9.  Morrison’s Supergods book suggests we are becoming real-life superheroes, but I wonder/worry: will we become villains, too?  That is a question the kindhearted Morrison does not address.  (Combine villainy with rising flash mobs – and the inevitable Fight Club and Matrix revivalism on the way in eight years – and we could have big cultural trouble brewing.  Not to mention the replicants, Terminators, Sentinels, and ED-209s on their way in the next few years, if old sci-fi is to be believed.)

10.  But as a model of avoiding conflict – whether left vs. right, Muslim vs. Jew, retard vs. goatee, or robot vs. human – here’s a reminder of a classic children’s story that can be appreciated by communists wary of selfishness and shirking and perhaps appreciated even more by those wary of communists: The Little Red Hen (or should they rename it The Little ANTI-Red Hen?). 

Like Sarah Palin’s paleo speech, tomorrow’s 9/11 commemoration ceremonies, and the bold new era of Brooklyn Forum events I will soon launch, that chicken may help bring us all a bit closer.  You decide, comrade.
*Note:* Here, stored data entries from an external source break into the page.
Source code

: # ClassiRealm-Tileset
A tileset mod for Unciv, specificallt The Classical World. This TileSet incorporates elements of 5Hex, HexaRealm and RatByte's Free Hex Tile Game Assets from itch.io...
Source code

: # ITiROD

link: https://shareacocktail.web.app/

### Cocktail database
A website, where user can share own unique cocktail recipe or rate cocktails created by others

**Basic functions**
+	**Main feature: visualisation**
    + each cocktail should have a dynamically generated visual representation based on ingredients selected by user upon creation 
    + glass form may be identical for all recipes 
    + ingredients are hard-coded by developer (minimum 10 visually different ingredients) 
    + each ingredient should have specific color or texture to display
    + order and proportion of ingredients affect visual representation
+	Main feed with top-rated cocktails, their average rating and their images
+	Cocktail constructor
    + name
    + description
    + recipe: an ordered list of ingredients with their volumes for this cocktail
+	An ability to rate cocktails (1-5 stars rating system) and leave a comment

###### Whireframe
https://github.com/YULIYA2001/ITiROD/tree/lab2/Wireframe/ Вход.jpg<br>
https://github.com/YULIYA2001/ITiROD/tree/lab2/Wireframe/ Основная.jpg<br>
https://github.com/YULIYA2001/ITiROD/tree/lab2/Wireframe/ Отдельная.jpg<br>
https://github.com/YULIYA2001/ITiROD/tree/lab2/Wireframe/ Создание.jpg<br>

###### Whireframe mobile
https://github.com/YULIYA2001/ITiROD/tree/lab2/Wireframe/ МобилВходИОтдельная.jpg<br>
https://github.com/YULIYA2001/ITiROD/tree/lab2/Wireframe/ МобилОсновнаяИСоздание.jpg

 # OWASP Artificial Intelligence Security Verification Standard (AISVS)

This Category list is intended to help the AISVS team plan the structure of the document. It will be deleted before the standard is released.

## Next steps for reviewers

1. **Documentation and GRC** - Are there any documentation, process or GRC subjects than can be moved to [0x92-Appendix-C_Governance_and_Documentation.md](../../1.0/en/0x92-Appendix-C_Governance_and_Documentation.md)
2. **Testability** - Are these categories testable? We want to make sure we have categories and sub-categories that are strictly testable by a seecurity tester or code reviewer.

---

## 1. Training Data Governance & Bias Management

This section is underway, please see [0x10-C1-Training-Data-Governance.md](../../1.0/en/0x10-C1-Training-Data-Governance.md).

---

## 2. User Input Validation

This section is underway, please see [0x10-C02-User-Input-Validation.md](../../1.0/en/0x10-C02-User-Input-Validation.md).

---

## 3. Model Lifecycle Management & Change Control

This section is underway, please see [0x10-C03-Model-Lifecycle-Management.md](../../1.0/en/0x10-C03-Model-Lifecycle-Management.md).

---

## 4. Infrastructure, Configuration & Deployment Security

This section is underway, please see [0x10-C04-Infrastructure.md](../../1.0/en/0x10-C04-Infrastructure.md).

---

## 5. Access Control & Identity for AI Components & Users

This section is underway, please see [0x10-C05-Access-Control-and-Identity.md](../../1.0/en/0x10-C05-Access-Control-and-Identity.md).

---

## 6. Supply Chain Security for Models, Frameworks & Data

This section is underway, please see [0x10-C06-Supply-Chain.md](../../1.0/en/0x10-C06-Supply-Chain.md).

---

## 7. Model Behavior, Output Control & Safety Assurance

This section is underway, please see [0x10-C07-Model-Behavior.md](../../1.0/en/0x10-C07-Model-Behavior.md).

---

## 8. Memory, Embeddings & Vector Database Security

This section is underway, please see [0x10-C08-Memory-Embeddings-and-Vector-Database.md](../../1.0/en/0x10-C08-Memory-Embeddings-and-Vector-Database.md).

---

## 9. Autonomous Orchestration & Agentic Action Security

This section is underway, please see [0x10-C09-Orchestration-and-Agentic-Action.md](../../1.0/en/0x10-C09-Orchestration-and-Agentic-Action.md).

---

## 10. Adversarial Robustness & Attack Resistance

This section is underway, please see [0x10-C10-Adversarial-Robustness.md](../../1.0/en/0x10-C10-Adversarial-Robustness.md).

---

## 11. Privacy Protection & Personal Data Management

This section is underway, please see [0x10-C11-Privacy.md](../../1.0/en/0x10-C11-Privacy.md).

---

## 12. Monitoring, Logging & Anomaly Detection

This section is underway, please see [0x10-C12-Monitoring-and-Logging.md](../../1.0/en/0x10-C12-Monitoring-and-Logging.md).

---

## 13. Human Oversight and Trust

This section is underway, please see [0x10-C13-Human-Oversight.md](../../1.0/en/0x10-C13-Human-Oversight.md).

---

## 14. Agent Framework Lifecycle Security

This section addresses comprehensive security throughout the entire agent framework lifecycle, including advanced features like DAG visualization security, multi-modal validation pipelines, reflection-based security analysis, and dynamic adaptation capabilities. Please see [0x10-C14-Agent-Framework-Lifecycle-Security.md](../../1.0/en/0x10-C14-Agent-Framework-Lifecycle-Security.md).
11.  I at least feel a bit closer this month to Mom – whose favorite soap opera, All My Children, is ending on the 23rd – since it’s reportedly going out sci-fi style, with a plot reuniting over a dozen resurrected characters via some experiment called the Orpheus Project.  That might be the most sci-fi thing I’ve heard outta daytime TV since the guy who played Baltar on the original Battlestar Galactica tried to use a freeze ray against Port Charles on General Hospital.  Never forget.


Franklin said...

One thing about the preview pages of the new Action No. 1, I did find it funny that Superman was punishing the "evil capitalist" for basically improving the livelihood of illegal aliens when Superman is himself an illegal alien.

Todd Seavey said...

Oh, I'm sure Morrison's leftist economics is of the incoherent sort that says it's evil to keep out immigrants who can improve their lives by coming here _and_ they will worsen their lives horribly by coming here. I've seen that mix of views even in a very smart woman who has published ten books.

It might well be shared by the ranting fashion-industry Brit who harangued me about healthcare and how difficult life for her as someone who runs a business here would be without big government to restrain evil businessmen, all the way from Brooklyn to Midtown Manhattan last night (after a party where, coincidentally, I spoke to the Dean Haspiel mentioned above -- but I honestly plugged his anti-Cuban-revolution graphic novel without knowing we'd socially overlap).